### What the task asks
The pictures do not belong in the copy. Restate all of the records word for word.

= Beginning of Section =

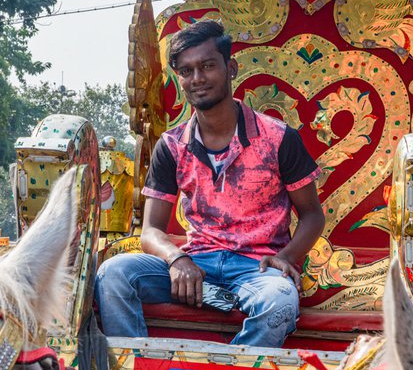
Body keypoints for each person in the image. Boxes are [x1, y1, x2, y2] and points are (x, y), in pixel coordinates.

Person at [94, 20, 325, 348]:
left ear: (230, 68)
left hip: (257, 269)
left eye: (206, 66)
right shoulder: (171, 145)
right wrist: (177, 259)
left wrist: (287, 256)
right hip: (197, 262)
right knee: (113, 274)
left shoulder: (278, 138)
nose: (197, 79)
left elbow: (313, 215)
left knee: (280, 301)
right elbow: (151, 231)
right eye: (186, 71)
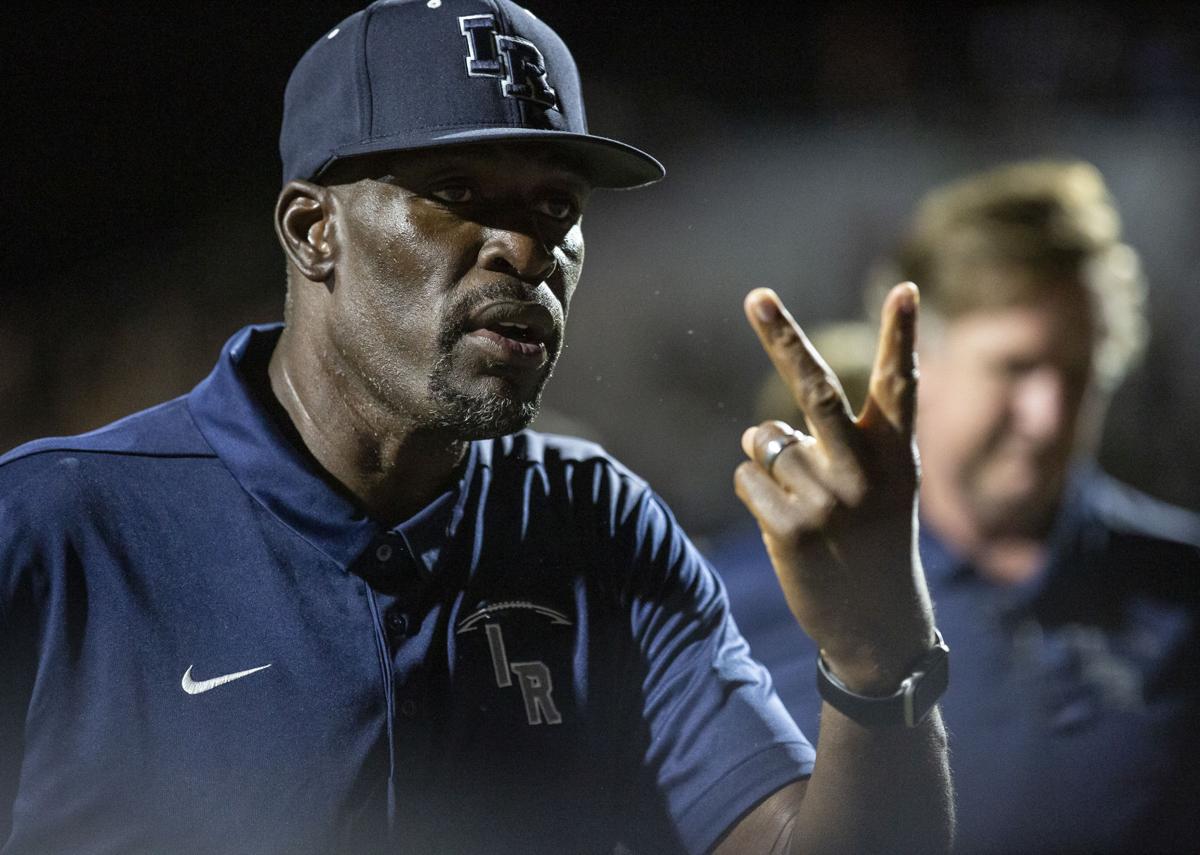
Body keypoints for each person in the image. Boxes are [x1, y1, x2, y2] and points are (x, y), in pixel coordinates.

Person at [0, 1, 953, 852]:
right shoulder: (53, 528)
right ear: (310, 230)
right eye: (457, 190)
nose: (528, 247)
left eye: (556, 205)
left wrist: (878, 655)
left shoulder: (603, 525)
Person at [712, 160, 1200, 854]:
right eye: (1016, 367)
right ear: (915, 363)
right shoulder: (743, 605)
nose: (1048, 414)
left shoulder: (1182, 594)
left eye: (1079, 371)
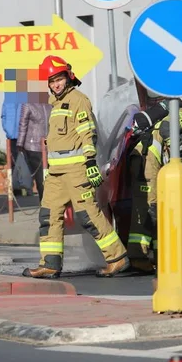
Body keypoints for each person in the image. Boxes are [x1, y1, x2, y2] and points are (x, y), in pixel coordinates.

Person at [23, 55, 128, 279]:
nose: (55, 84)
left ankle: (117, 258)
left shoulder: (79, 100)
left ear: (68, 77)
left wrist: (90, 162)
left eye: (58, 79)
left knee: (88, 215)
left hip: (76, 170)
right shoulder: (56, 103)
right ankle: (50, 264)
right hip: (56, 173)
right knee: (48, 216)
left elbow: (87, 132)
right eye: (51, 81)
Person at [126, 102, 182, 273]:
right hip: (147, 162)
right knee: (147, 208)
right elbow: (167, 128)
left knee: (160, 211)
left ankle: (162, 257)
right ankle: (138, 257)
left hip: (153, 163)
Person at [16, 95, 52, 200]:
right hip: (33, 147)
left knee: (52, 179)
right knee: (41, 180)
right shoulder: (28, 103)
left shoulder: (51, 101)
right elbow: (23, 124)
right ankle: (45, 206)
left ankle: (51, 206)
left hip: (51, 146)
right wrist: (20, 144)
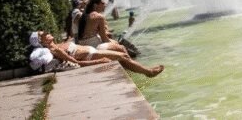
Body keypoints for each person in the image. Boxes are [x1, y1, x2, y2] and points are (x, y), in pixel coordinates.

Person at [32, 31, 164, 77]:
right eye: (43, 35)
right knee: (123, 56)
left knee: (122, 53)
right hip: (92, 56)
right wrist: (97, 62)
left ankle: (140, 71)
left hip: (93, 51)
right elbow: (75, 62)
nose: (47, 33)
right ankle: (148, 72)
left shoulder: (59, 44)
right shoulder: (55, 50)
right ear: (41, 42)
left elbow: (72, 39)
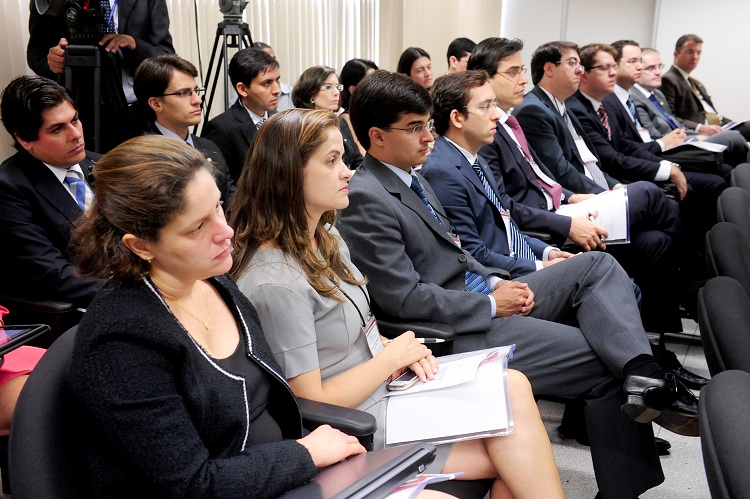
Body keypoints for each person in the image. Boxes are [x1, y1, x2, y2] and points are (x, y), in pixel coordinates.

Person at [337, 69, 698, 498]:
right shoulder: (367, 197)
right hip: (452, 332)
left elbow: (458, 251)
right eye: (414, 128)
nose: (428, 137)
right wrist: (491, 303)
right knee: (604, 360)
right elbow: (403, 299)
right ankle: (637, 435)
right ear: (376, 136)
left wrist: (495, 281)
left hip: (479, 297)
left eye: (427, 125)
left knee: (595, 265)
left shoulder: (410, 175)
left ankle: (645, 373)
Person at [228, 108, 564, 499]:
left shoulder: (326, 236)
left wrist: (392, 350)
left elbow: (355, 328)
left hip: (387, 386)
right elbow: (310, 399)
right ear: (288, 174)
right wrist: (389, 358)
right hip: (358, 419)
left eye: (344, 158)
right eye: (332, 161)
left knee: (514, 386)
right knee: (513, 455)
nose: (348, 172)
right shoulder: (275, 281)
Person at [66, 135, 366, 497]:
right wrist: (303, 454)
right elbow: (192, 485)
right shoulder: (121, 339)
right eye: (197, 227)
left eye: (219, 208)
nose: (227, 232)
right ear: (140, 245)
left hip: (284, 476)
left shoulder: (215, 280)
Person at [484, 39, 686, 338]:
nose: (523, 79)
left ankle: (661, 336)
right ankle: (691, 275)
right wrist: (569, 220)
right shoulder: (508, 121)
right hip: (550, 225)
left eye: (522, 70)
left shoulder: (514, 120)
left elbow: (543, 174)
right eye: (513, 72)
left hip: (567, 205)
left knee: (656, 242)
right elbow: (510, 204)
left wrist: (576, 195)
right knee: (650, 193)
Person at [0, 75, 104, 307]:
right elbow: (51, 274)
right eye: (57, 129)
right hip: (86, 305)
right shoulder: (9, 188)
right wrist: (135, 293)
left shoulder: (106, 165)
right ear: (25, 139)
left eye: (75, 120)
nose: (75, 134)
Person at [27, 0, 175, 152]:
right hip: (81, 115)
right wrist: (51, 61)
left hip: (139, 112)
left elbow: (166, 56)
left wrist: (134, 45)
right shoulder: (53, 2)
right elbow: (35, 53)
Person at [133, 54, 235, 203]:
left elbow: (232, 201)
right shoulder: (143, 157)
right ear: (155, 103)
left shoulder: (209, 146)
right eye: (183, 93)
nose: (198, 100)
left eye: (196, 91)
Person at [631, 48, 749, 166]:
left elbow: (678, 125)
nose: (658, 72)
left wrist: (698, 136)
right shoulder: (635, 98)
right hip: (671, 149)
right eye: (651, 68)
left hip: (686, 141)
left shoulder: (657, 94)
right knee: (732, 137)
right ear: (637, 70)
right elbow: (655, 136)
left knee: (729, 167)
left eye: (659, 66)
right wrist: (693, 139)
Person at [201, 48, 281, 181]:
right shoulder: (222, 128)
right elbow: (223, 183)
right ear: (243, 89)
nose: (277, 90)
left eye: (277, 80)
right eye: (267, 83)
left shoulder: (279, 119)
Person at [661, 34, 750, 140]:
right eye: (690, 52)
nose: (695, 57)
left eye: (698, 53)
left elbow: (713, 113)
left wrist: (733, 123)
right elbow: (668, 117)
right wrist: (700, 128)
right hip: (699, 133)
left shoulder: (696, 83)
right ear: (676, 54)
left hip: (720, 127)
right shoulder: (668, 80)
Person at [292, 66, 363, 169]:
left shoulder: (340, 122)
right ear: (311, 93)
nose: (336, 93)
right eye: (328, 87)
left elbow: (358, 161)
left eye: (338, 87)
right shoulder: (302, 127)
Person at [340, 58, 378, 156]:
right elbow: (361, 153)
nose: (378, 86)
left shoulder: (380, 111)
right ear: (353, 89)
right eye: (371, 82)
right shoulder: (347, 117)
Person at [252, 42, 294, 111]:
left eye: (273, 59)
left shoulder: (290, 93)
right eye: (266, 82)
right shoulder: (238, 102)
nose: (273, 63)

= End of Section =

### Solution
Body keypoints for each person in the image. Boxes are [x1, y1, x2, y2] and points are (x, y), in pixel coordinates.

Person at [94, 20, 325, 348]:
left ear: (230, 68)
left hip: (257, 269)
left eye: (206, 66)
right shoulder: (171, 145)
right wrist: (177, 259)
left wrist: (287, 256)
right hip: (197, 262)
right knee: (113, 274)
left shoulder: (278, 138)
nose: (197, 79)
left elbow: (313, 215)
left knee: (280, 301)
right elbow: (151, 231)
right eye: (186, 71)
Body keypoints for each person in the image. Boxes are [x1, y1, x2, y2] and points are (x, y), in pixel coordinates.

Person at [0, 1, 953, 852]:
right shoulder: (53, 528)
right ear: (310, 230)
right eye: (457, 190)
nose: (528, 247)
left eye: (556, 205)
left wrist: (878, 655)
left shoulder: (603, 525)
Person at [712, 160, 1200, 854]:
right eye: (1016, 367)
right ear: (915, 363)
right shoulder: (743, 605)
nose: (1048, 414)
left shoulder: (1182, 594)
left eye: (1079, 371)
Body keypoints for each person in the image. Boxes are [x1, y1, x2, y2] and points are (x, y), in pixel coordinates.

Person at [23, 55, 128, 279]:
nose: (55, 84)
left ankle: (117, 258)
left shoulder: (79, 100)
left ear: (68, 77)
left wrist: (90, 162)
left eye: (58, 79)
left knee: (88, 215)
left hip: (76, 170)
right shoulder: (56, 103)
right ankle: (50, 264)
right hip: (56, 173)
right knee: (48, 216)
left elbow: (87, 132)
right eye: (51, 81)
Person at [126, 102, 182, 273]:
right hip: (147, 162)
right knee: (147, 208)
right elbow: (167, 128)
left knee: (160, 211)
left ankle: (162, 257)
right ankle: (138, 257)
left hip: (153, 163)
Person at [16, 95, 52, 200]:
right hip: (33, 147)
left knee: (52, 179)
right knee: (41, 180)
right shoulder: (28, 103)
left shoulder: (51, 101)
right elbow: (23, 124)
right ankle: (45, 206)
left ankle: (51, 206)
left hip: (51, 146)
right wrist: (20, 144)
Body keypoints for each person in the image. Boxes are [x1, y1, x2, y2] and points are (x, y), in pixel coordinates.

Person at [32, 31, 164, 77]:
right eye: (43, 35)
right knee: (123, 56)
left knee: (122, 53)
right hip: (92, 56)
right wrist: (97, 62)
left ankle: (140, 71)
left hip: (93, 51)
right elbow: (75, 62)
nose: (47, 33)
right ankle: (148, 72)
left shoulder: (59, 44)
right shoulder: (55, 50)
right ear: (41, 42)
left elbow: (72, 39)
Body keypoints for each person in the image. Boxes are [x1, y1, x2, y2] and points are (x, y), in pixel coordinates.

Person at [337, 69, 698, 498]:
right shoulder: (367, 197)
right hip: (452, 332)
left elbow: (458, 251)
right eye: (414, 128)
nose: (428, 137)
right wrist: (491, 303)
right knee: (604, 360)
right elbow: (403, 299)
right ankle: (637, 435)
right ear: (376, 136)
left wrist: (495, 281)
left hip: (479, 297)
left eye: (427, 125)
left knee: (595, 265)
left shoulder: (410, 175)
left ankle: (645, 373)
Person at [228, 108, 564, 499]:
left shoulder: (326, 236)
left wrist: (392, 350)
left elbow: (355, 328)
left hip: (387, 386)
right elbow: (310, 399)
right ear: (288, 174)
right wrist: (389, 358)
right hip: (358, 419)
left eye: (344, 158)
right eye: (332, 161)
left knee: (514, 386)
right knee: (513, 455)
nose: (348, 172)
right shoulder: (275, 281)
Person at [66, 135, 366, 497]:
right wrist: (303, 454)
right elbow: (192, 485)
right shoulder: (121, 339)
right eye: (197, 227)
left eye: (219, 208)
nose: (227, 232)
right ear: (140, 245)
left hip: (284, 476)
left shoulder: (215, 280)
Person at [484, 39, 686, 338]:
nose: (523, 79)
left ankle: (661, 336)
right ankle: (691, 275)
right wrist: (569, 220)
right shoulder: (508, 121)
right hip: (550, 225)
left eye: (522, 70)
left shoulder: (514, 120)
left elbow: (543, 174)
right eye: (513, 72)
left hip: (567, 205)
left knee: (656, 242)
right elbow: (510, 204)
left wrist: (576, 195)
right knee: (650, 193)
Person at [0, 75, 104, 307]:
right elbow: (51, 274)
right eye: (57, 129)
right hip: (86, 305)
right shoulder: (9, 188)
right wrist: (135, 293)
left shoulder: (106, 165)
right ear: (25, 139)
left eye: (75, 120)
nose: (75, 134)
Person at [27, 0, 175, 152]:
right hip: (81, 115)
right wrist: (51, 61)
left hip: (139, 112)
left elbow: (166, 56)
left wrist: (134, 45)
right shoulder: (53, 2)
right elbow: (35, 53)
Person at [133, 54, 235, 203]:
left elbow: (232, 201)
right shoulder: (143, 157)
right ear: (155, 103)
left shoulder: (209, 146)
right eye: (183, 93)
nose: (198, 100)
left eye: (196, 91)
Person at [631, 48, 749, 166]:
left elbow: (678, 125)
nose: (658, 72)
left wrist: (698, 136)
right shoulder: (635, 98)
right hip: (671, 149)
right eye: (651, 68)
left hip: (686, 141)
left shoulder: (657, 94)
right knee: (732, 137)
right ear: (637, 70)
right elbow: (655, 136)
left knee: (729, 167)
left eye: (659, 66)
right wrist: (693, 139)
Person at [201, 48, 281, 181]:
right shoulder: (222, 128)
right elbow: (223, 183)
right ear: (243, 89)
nose: (277, 90)
left eye: (277, 80)
right eye: (267, 83)
left shoulder: (279, 119)
Person at [661, 34, 750, 140]:
right eye: (690, 52)
nose: (695, 57)
left eye: (698, 53)
left elbow: (713, 113)
left wrist: (733, 123)
right elbow: (668, 117)
right wrist: (700, 128)
right hip: (699, 133)
left shoulder: (696, 83)
right ear: (676, 54)
left hip: (720, 127)
right shoulder: (668, 80)
Person at [292, 66, 363, 169]:
left shoulder: (340, 122)
right ear: (311, 93)
nose: (336, 93)
right eye: (328, 87)
left elbow: (358, 161)
left eye: (338, 87)
right shoulder: (302, 127)
Person at [340, 58, 378, 156]:
right elbow: (361, 153)
nose: (378, 86)
left shoulder: (380, 111)
right ear: (353, 89)
right eye: (371, 82)
right shoulder: (347, 117)
Person at [252, 42, 294, 111]:
left eye: (273, 59)
left shoulder: (290, 93)
right eye: (266, 82)
right shoulder: (238, 102)
nose: (273, 63)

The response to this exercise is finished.